Records from a data source:

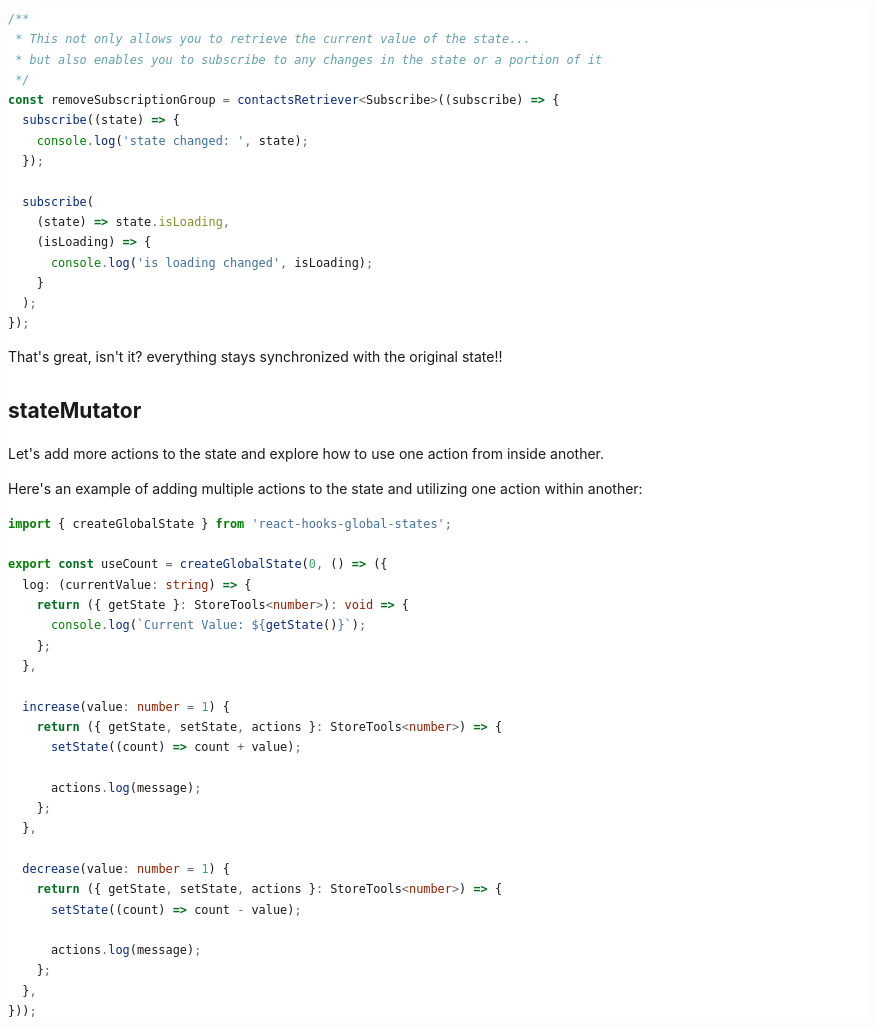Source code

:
 ```ts
/**
 * This not only allows you to retrieve the current value of the state...
 * but also enables you to subscribe to any changes in the state or a portion of it
 */
const removeSubscriptionGroup = contactsRetriever<Subscribe>((subscribe) => {
  subscribe((state) => {
    console.log('state changed: ', state);
  });

  subscribe(
    (state) => state.isLoading,
    (isLoading) => {
      console.log('is loading changed', isLoading);
    }
  );
});
```

That's great, isn't it? everything stays synchronized with the original state!!

## stateMutator

Let's add more actions to the state and explore how to use one action from inside another.

Here's an example of adding multiple actions to the state and utilizing one action within another:

```ts
import { createGlobalState } from 'react-hooks-global-states';

export const useCount = createGlobalState(0, () => ({
  log: (currentValue: string) => {
    return ({ getState }: StoreTools<number>): void => {
      console.log(`Current Value: ${getState()}`);
    };
  },

  increase(value: number = 1) {
    return ({ getState, setState, actions }: StoreTools<number>) => {
      setState((count) => count + value);

      actions.log(message);
    };
  },

  decrease(value: number = 1) {
    return ({ getState, setState, actions }: StoreTools<number>) => {
      setState((count) => count - value);

      actions.log(message);
    };
  },
}));
```
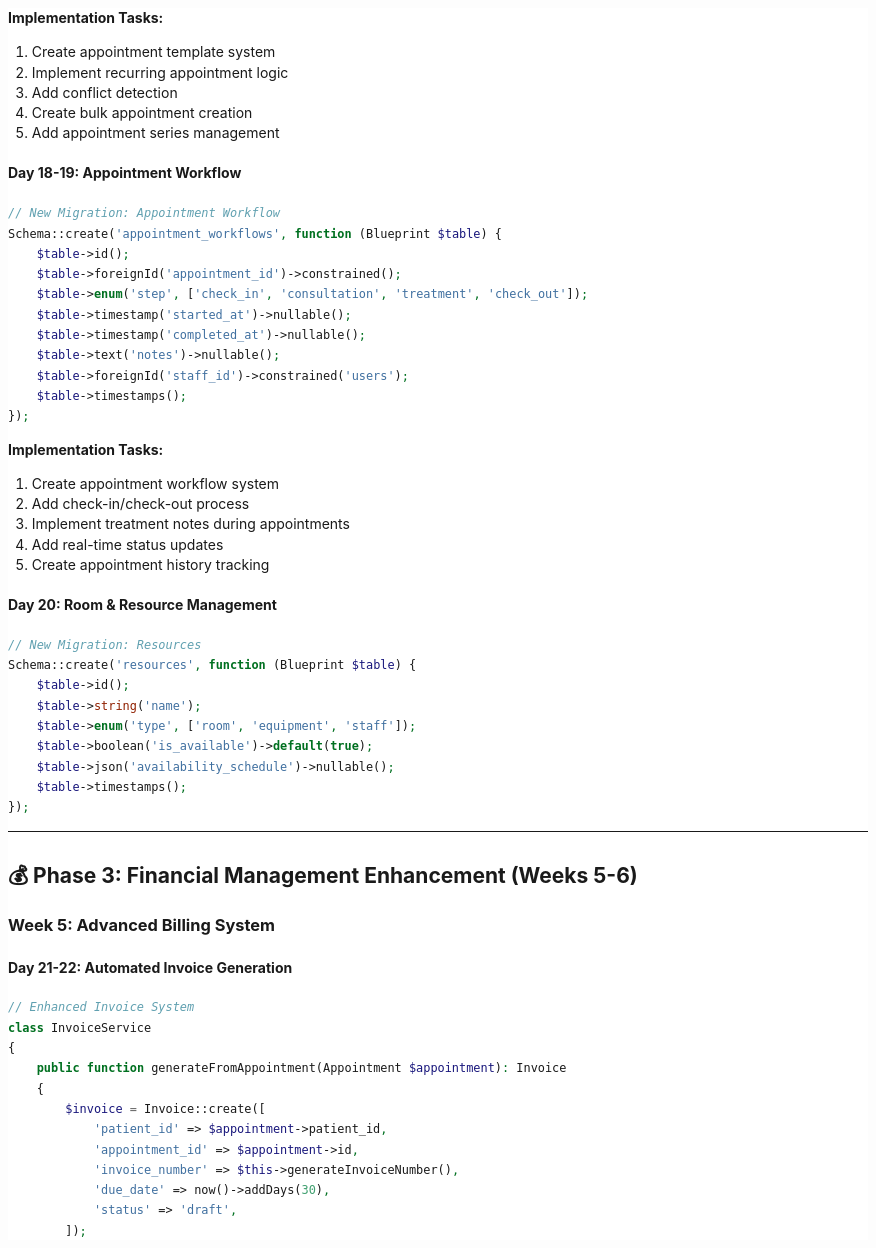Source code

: **Implementation Tasks:**
1. Create appointment template system
2. Implement recurring appointment logic
3. Add conflict detection
4. Create bulk appointment creation
5. Add appointment series management

#### **Day 18-19: Appointment Workflow**
```php
// New Migration: Appointment Workflow
Schema::create('appointment_workflows', function (Blueprint $table) {
    $table->id();
    $table->foreignId('appointment_id')->constrained();
    $table->enum('step', ['check_in', 'consultation', 'treatment', 'check_out']);
    $table->timestamp('started_at')->nullable();
    $table->timestamp('completed_at')->nullable();
    $table->text('notes')->nullable();
    $table->foreignId('staff_id')->constrained('users');
    $table->timestamps();
});
```

**Implementation Tasks:**
1. Create appointment workflow system
2. Add check-in/check-out process
3. Implement treatment notes during appointments
4. Add real-time status updates
5. Create appointment history tracking

#### **Day 20: Room & Resource Management**
```php
// New Migration: Resources
Schema::create('resources', function (Blueprint $table) {
    $table->id();
    $table->string('name');
    $table->enum('type', ['room', 'equipment', 'staff']);
    $table->boolean('is_available')->default(true);
    $table->json('availability_schedule')->nullable();
    $table->timestamps();
});
```

---

## 💰 **Phase 3: Financial Management Enhancement** (Weeks 5-6)

### **Week 5: Advanced Billing System**

#### **Day 21-22: Automated Invoice Generation**
```php
// Enhanced Invoice System
class InvoiceService
{
    public function generateFromAppointment(Appointment $appointment): Invoice
    {
        $invoice = Invoice::create([
            'patient_id' => $appointment->patient_id,
            'appointment_id' => $appointment->id,
            'invoice_number' => $this->generateInvoiceNumber(),
            'due_date' => now()->addDays(30),
            'status' => 'draft',
        ]);

```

* [PROBLEM REQUIREMENTS] Wherever the word "Tasks" appears in the entries above, copy that whole line.

* [ANSWER TO THIS EXERCISE]
: **Implementation Tasks:**
**Implementation Tasks:**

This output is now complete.